The point of the trip was to gather ideas for what to do with the plaza over the ReTRAC trench in downtown Reno. The plan that was in the works before the economy tanked was to build some retail on the plaza facing into the plaza that would create a draw to the area. Mayor Cashell wanted to look into what some other cities have done with their downtowns for when the economy improves.
Watching a video posted to Youtube by the City, it’s immediately clear that the Ferry Building and Napa concepts for markets are not the right concepts for this space. Both of those concepts are great concepts – concepts already being tested out with some interest in Reno. Those projects use the meta concept that is responsible for the West Street Market and it is a concept that is worth encouraging.
The problem is that Reno already is working to build the asset these projects represent. One thing Reno doesn’t have, however, is a pedestrian mall that spans several blocks and ties multiple edges together in a sea of color and crowds.
ReTRAC Plaza – and a fine location for retail development just beyond (City of Reno)
I keep being taken back to memories of Boulder, Colorado’s Pearl Street Mall. This is a wonderful space created on old Pearl Street in Boulder’s downtown. On either side of it are retail and restaurant and office spaces, and the way this urban space comes together makes it a naturally inviting area to want to visit.
Retail happens on the mall – to be sure. Painters, street musicians, flower vendors, beaded jewelry, and more are all available – out of public market tents and even some at the level of being sheds or kiosks.
The great thing about this concept is that the trench plaza in Reno is currently bounded by one street already named Commercial Row – and it is surrounded by perfect opportunities to develop retail spaces. The hollowed out former train passage of the Fitzgeralds garage, Fitzgeralds itself for that matter, Old Reno casino, Masonic building. There will be retail in any parking garage that is built on the site of the old soup kitchen and cabaret building. Montage has retail potential.
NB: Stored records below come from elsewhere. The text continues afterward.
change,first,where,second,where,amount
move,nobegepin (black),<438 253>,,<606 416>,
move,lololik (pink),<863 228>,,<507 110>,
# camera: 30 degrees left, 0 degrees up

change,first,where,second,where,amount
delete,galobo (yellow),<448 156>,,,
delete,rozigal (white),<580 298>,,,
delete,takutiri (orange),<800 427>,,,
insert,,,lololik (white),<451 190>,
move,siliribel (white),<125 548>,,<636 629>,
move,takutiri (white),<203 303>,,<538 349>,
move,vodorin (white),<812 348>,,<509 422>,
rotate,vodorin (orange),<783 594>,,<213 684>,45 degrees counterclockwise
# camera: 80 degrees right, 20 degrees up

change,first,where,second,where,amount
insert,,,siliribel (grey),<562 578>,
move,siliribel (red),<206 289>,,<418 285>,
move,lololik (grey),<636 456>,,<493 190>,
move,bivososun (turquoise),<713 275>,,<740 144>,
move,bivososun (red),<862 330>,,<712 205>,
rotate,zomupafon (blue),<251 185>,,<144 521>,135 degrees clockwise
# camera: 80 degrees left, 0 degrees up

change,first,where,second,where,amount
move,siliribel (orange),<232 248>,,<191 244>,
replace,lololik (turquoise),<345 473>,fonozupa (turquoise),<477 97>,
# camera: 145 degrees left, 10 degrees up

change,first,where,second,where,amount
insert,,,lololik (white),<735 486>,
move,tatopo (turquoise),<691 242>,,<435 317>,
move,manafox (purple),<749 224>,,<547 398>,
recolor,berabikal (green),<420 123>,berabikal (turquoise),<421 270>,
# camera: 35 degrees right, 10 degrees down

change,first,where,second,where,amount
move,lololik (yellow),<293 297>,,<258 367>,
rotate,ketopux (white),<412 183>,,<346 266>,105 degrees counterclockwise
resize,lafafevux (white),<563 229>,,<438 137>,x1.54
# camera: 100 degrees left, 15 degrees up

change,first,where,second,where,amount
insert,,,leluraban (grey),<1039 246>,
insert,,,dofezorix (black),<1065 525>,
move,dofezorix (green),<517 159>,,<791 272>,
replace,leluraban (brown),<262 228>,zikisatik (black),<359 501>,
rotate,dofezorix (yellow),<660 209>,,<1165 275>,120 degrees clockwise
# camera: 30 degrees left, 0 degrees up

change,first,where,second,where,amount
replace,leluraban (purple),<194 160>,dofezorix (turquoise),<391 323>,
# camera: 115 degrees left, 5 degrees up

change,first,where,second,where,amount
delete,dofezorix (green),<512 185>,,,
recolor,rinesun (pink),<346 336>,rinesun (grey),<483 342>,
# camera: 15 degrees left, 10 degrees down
Kings Inn.
Boulder Pearl Street Mall by Flickr user Xingu
The site is surrounded by testaments to the need to infuse public capital into the area to redevelop its commercial potential. That (fixing up all those buildings) is the proper use for redevelopment funds. The plaza needs some planters with small trees and flowers, a busker or two, a portrait artist or caricaturist or both, a news kiosk. And those should be possible for not much money at all – the right price in today’s economy.